The IC50 values of abacavir against HIV-1 Group M subtypes (A-G) ranged from 0.002 to 1.179 µM, against Group O from 0.022 to 1.21 µM, and against HIV-2 isolates, from 0.024 to 0.49 µM. For lamivudine, the IC50 values against HIV-1 subtypes (A-G) ranged from 0.001 to 0.170 µM, against Group O from 0.030 to 0.160 µM and against HIV-2 isolates from 0.002 to 0.120 µM in peripheral blood mononuclear cells.

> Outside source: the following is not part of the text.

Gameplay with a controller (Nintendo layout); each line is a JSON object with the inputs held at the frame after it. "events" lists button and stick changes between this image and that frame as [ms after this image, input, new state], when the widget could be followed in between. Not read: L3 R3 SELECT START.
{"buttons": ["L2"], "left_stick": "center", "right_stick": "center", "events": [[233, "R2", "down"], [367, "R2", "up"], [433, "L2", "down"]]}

HIV-1 isolates (CRF01_AE, n=12; CRF02_AG, n=12; and Subtype C or CRF_AC, n=13) from 37 untreated patients in Africa and Asia were susceptible to abacavir (IC50 fold changes <2.5), and lamivudine (IC50 fold changes <3.0), except for two CRF02_AG isolates with fold changes of 2.9 and 3.4 for abacavir. Group O isolates from antiviral naïve patients tested for lamivudine activity were highly sensitive.
The combination of abacavir and lamivudine has demonstrated antiviral activity in cell culture against non-subtype B isolates and HIV-2 isolates with equivalent antiviral activity as for subtype B isolates.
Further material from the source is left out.